### MATERIAL TO PROCESS

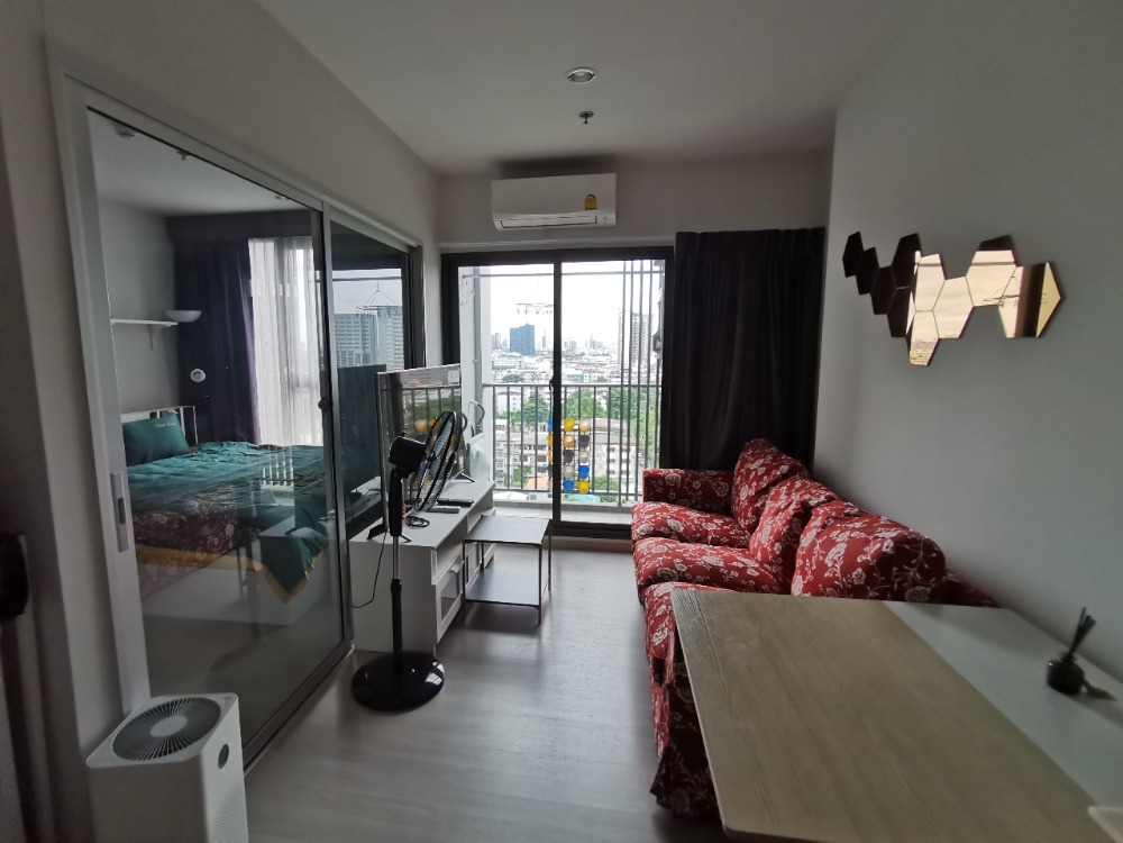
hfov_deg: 91.0
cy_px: 422
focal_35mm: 17
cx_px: 562
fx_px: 552
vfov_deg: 74.7
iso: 100
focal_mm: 2.35
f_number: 2.2
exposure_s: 1/50
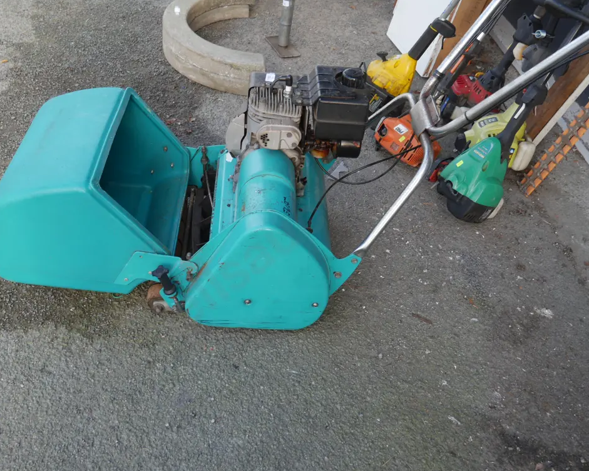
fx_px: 593
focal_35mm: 34
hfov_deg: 52.8
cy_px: 235
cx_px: 288
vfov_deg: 43.4
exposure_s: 1/125
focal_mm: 16
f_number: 3.6
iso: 200
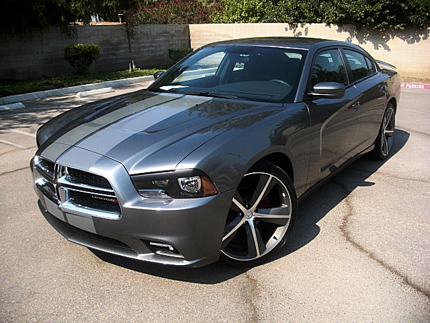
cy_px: 162
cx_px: 215
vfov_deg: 39.7
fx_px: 447
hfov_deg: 51.4
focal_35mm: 36
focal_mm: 6.3
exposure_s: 1/500
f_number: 2.8
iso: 50
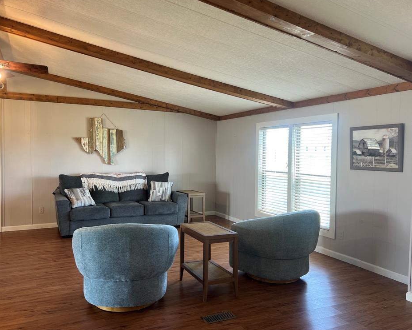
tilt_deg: -1.9
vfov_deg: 51.5
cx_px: 190
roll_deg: -0.9
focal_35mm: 28
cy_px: 165
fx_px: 341
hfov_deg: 62.1
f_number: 1.5
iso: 64
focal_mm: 5.7
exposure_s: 1/60
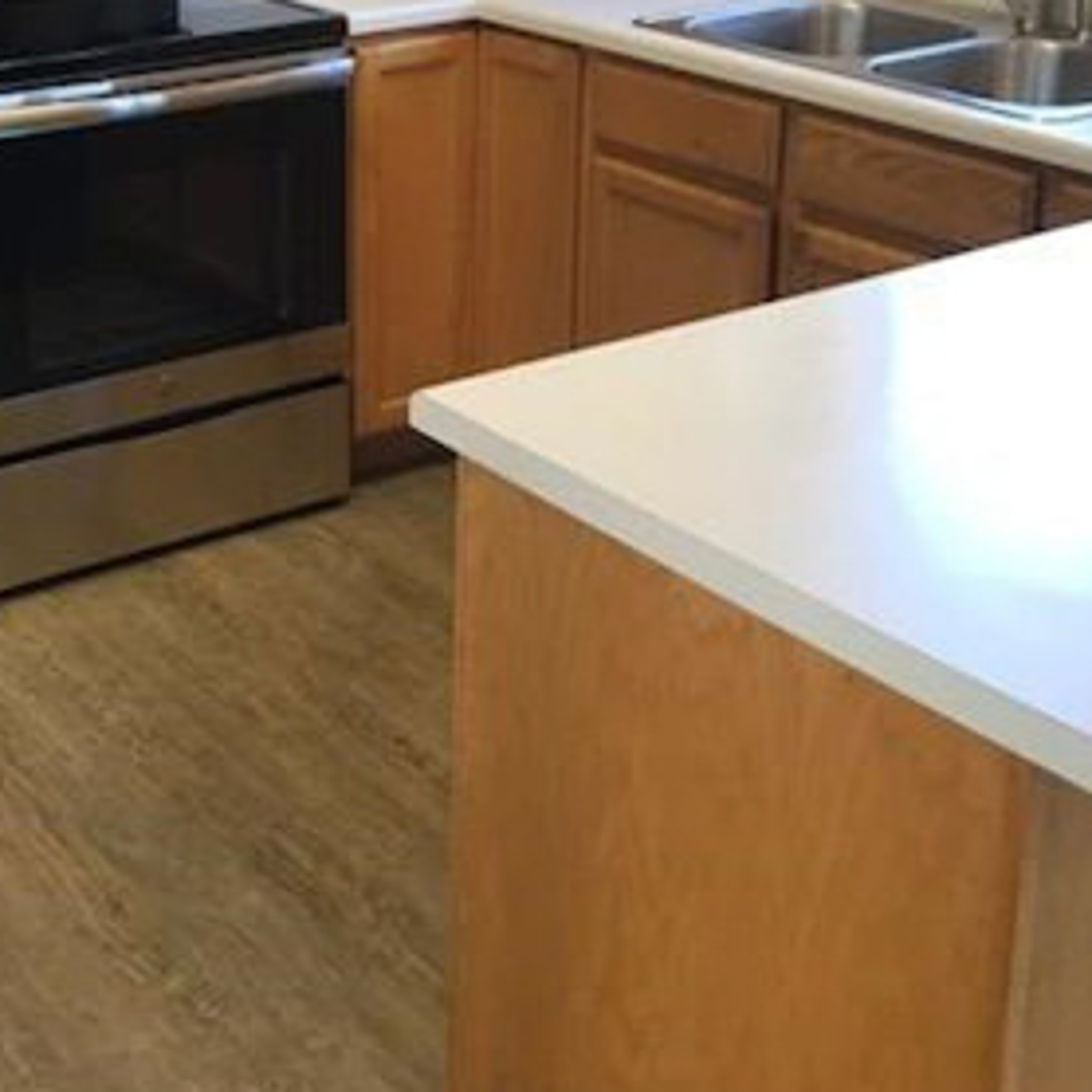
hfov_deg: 29.5
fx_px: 2034
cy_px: 200
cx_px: 255
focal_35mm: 57
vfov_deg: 29.3
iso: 32
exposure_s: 1/60
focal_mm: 3.99
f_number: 1.8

### REQUIREMENT
Leaving out the pictures, transcribe the material above exactly.

### REPLY TO THE TASK
hfov_deg: 91.0
cy_px: 422
focal_35mm: 17
cx_px: 562
fx_px: 552
vfov_deg: 74.7
iso: 100
focal_mm: 2.35
f_number: 2.2
exposure_s: 1/50
fx_px: 593
focal_35mm: 34
hfov_deg: 52.8
cy_px: 235
cx_px: 288
vfov_deg: 43.4
exposure_s: 1/125
focal_mm: 16
f_number: 3.6
iso: 200
cy_px: 162
cx_px: 215
vfov_deg: 39.7
fx_px: 447
hfov_deg: 51.4
focal_35mm: 36
focal_mm: 6.3
exposure_s: 1/500
f_number: 2.8
iso: 50
tilt_deg: -1.9
vfov_deg: 51.5
cx_px: 190
roll_deg: -0.9
focal_35mm: 28
cy_px: 165
fx_px: 341
hfov_deg: 62.1
f_number: 1.5
iso: 64
focal_mm: 5.7
exposure_s: 1/60
hfov_deg: 29.5
fx_px: 2034
cy_px: 200
cx_px: 255
focal_35mm: 57
vfov_deg: 29.3
iso: 32
exposure_s: 1/60
focal_mm: 3.99
f_number: 1.8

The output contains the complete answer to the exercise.